I would love to see an eventing mule!


----------



## luvlongears

allboutjess said:


> I would love to see an eventing mule!


Every year during the week of Memorial Day, in Bishop, Ca. they have Mule Days. If you want to see mules in action, that is the place to go. They race, run barrels, rope, sort, jumping, dressage, all the typical english and western, trail, halter, chariot racing, chariot roping, chariot barrels, log skidding, pulling, **** jumping.....you name it, they have it. It is the largest mule show in the western U.S.


----------



## gypsygirl

has anyone found out if mules are allowed to event in the US ?
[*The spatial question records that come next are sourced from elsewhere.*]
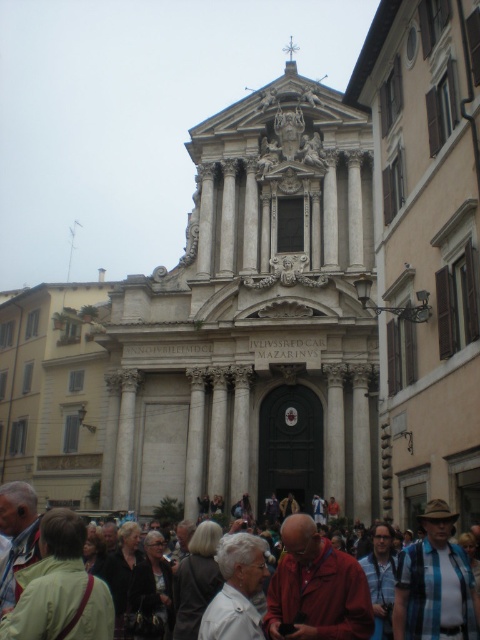
From the picture: Does dark gray sweater at center have a greater height compared to white marble column at center?

In fact, dark gray sweater at center may be shorter than white marble column at center.

Does point (200, 548) come closer to viewer compared to point (194, 404)?

Yes, point (200, 548) is in front of point (194, 404).

Find the location of a particular element. The height and width of the screenshot is (640, 480). dark gray sweater at center is located at coordinates (195, 579).

In order to click on dark gray sweater at center in this screenshot , I will do `click(195, 579)`.

Does blue plaid shirt at lower center have a greater height compared to dark gray sweater at center?

Yes, blue plaid shirt at lower center is taller than dark gray sweater at center.

This screenshot has height=640, width=480. What do you see at coordinates (434, 582) in the screenshot?
I see `blue plaid shirt at lower center` at bounding box center [434, 582].

Locate an element on the screen. The height and width of the screenshot is (640, 480). blue plaid shirt at lower center is located at coordinates (434, 582).

Does dark gray sweater at center have a smaller size compared to blue plaid shirt at center?

Actually, dark gray sweater at center might be larger than blue plaid shirt at center.

Can you confirm if dark gray sweater at center is shorter than blue plaid shirt at center?

No, dark gray sweater at center is not shorter than blue plaid shirt at center.

Between point (196, 563) and point (385, 538), which one is positioned behind?

The point (385, 538) is more distant.

Where is `dark gray sweater at center`? dark gray sweater at center is located at coordinates (195, 579).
ETA i found an article from 2010 saying they could not. in the USEF rule book it talked about how mules can do combined driving [i think] and dressage except in championships but said nothing about eventing.


----------



## NBEventer

I believe Allison Finch said they can? I know they can for sure in Canada, don't know about the US though.


----------



## SMMJessee

It is a stated fact that mules are better jumpers the horses.
Have you ever heard of **** jumping??

Or mule nelly jumped our six foot fence....FROM A STANDSTILL
i am not trying to sound rude so im sorry if i do but i kinda "specialize" in mules and it gets a litle annoying because people think mules are only for packing, mules do :
Show jumping

raceing

Western pleasure/ showmanship

Dressage

barrels

trail 

Mules do everything  it is not a bad idea at all


----------



## SMMJessee

oh also mules are allowed in horse shows in canada, i ride a 17 hand show mule ( you all know QH and paints when they do wester pleasure ya my mule has the slow broken leg looking lope with its head low and REALLY slow.)
and i ride him in all the horse shows and it make me feel good when at first they give my snobby looks and then i kick their butt on a mule.
Mules are just as good as horses and better


----------



## Mercy

I would LOVE to have a mule, but there are none for sale in my area that are cheap enough!


----------



## EmilyJoy

Umm... Wait. Talking about mules, about buying a mule... But no pictures? Are we going crazy? No pictures????  hint, hint..


----------



## NBEventer

I thought I had posted pics lol. I will post some tonight if I remember


----------



## wetrain17

Yes, pictures are a must.


----------



## NBEventer

Meet Dobby!


----------



## TheLauren

I just died of the cute overload. I love mules.


----------



## Endiku

what a cutie patootie! You're going to have fun finding an eventing saddle that fits him though...maybe a special made mule saddle?


----------



## Golden Horse

CUTE, and double cute, if I had space I would be going to look this little girl


----------



## NBEventer

Endiku said:


> what a cutie patootie! You're going to have fun finding an eventing saddle that fits him though...maybe a special made mule saddle?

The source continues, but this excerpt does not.